Отрывок первый. Это родовое, – Ордыниных, без Попковых.

В окна гостиной долго, сквозь пустой осенний парк, глядело солнце. В пустой осенней тишине над полями кричали «вороньи свадьбы». В этом доме, так казалось, прошла вся жизнь, теперь надо было уезжать, навсегда: сам председатель, Иван Колотуров-Кононов, принес последнее предписание, в кухне уже поселились те, чужие.

Утром встал с синим рассветом, день пришел золотой, ясный, с бездонной, синей небесной твердью, – раньше отцы в такие дни травили борзыми. В полях теперь голо, торчат мертвые ржаные стрелы, должно быть, скулят уже волки. Вчера вечером приколачивали у парадного красную вывеску: –

«– Чернореченский Комитет Бедноты –»

– и шумели всю ночь в зале, что-то устанавливая. Гостиная стоит еще по-прежнему, в читальной за стеклами блестят еще золоченые корешки книг, – о, книги! ужели избудет яд ваш и сладости ваши?


Утром встал с синим рассветом – князь Андрей Ордынин, младший брат старика, – и ушел в поле, бродил весь день, пил последнее осеннее вино, слушал вороньи свадьбы: в детстве, когда видел этот осенний птичий карнавал, хлопал в ладошки и кричал неистово – «Чур, на мою свадьбу! Чур, на мою свадьбу!» – Никогда никакой свадьбы не было, дни уже подсчитываются, жил для любви, было много любовей, была боль, и есть боль – и пустота, опустошение.

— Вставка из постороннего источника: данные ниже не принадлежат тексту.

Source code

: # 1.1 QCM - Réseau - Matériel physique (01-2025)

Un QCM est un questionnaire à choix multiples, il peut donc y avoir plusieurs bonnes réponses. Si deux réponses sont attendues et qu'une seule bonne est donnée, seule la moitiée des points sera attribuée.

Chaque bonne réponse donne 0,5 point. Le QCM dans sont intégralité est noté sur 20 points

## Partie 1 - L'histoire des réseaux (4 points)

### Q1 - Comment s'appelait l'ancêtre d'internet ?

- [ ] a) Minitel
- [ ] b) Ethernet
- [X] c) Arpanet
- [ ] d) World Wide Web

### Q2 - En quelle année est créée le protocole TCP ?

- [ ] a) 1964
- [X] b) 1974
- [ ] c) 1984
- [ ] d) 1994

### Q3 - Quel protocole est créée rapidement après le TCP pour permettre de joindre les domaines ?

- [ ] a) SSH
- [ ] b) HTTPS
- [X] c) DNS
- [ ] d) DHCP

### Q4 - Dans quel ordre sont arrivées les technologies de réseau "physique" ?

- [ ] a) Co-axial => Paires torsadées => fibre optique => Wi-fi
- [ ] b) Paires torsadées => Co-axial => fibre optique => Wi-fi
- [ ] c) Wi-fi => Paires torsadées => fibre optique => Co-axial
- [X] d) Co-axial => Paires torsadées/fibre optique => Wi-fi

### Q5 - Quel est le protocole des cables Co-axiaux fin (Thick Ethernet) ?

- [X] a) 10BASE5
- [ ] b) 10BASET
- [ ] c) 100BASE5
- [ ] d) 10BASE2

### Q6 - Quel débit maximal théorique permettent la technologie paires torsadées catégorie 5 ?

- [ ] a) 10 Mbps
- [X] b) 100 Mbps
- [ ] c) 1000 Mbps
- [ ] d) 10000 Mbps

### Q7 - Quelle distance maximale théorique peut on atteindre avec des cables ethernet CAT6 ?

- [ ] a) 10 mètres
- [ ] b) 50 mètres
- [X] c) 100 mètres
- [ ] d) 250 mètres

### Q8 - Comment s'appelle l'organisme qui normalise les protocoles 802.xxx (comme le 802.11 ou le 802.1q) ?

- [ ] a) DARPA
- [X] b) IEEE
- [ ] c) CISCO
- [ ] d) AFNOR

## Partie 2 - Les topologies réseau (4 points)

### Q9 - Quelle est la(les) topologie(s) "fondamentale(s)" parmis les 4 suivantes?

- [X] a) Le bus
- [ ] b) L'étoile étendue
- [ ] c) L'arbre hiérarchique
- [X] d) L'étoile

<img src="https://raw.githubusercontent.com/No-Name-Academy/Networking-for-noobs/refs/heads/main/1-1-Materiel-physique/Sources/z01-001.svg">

Была отрава московской Поварской, книг и женщин, – была грусть осеннего Поречья, всегда жил здесь осенями. Это его мысли. Шел пустыми полями без дорог, в лощинах багряно сгорали осины, сзади под Увеком стоял белый дом, в лиловых купах редеющего парка. Безмерно далеки были дали, синие, хрустальные. Виски поредели и сереют – не остановишь, не вернешь.

В поле повстречался мужик, исконный, всегдашний, с возом мешков, в овчине, – стена молчащая, – снял шапку, остановил клячу, пока проходил – барин.

– Здравствуй, ваше сиятельство! – чмокнул, дернул вожжами, поехал, потом снова остановился, крикнул: – Барин! слышь-суды, сказать хочу!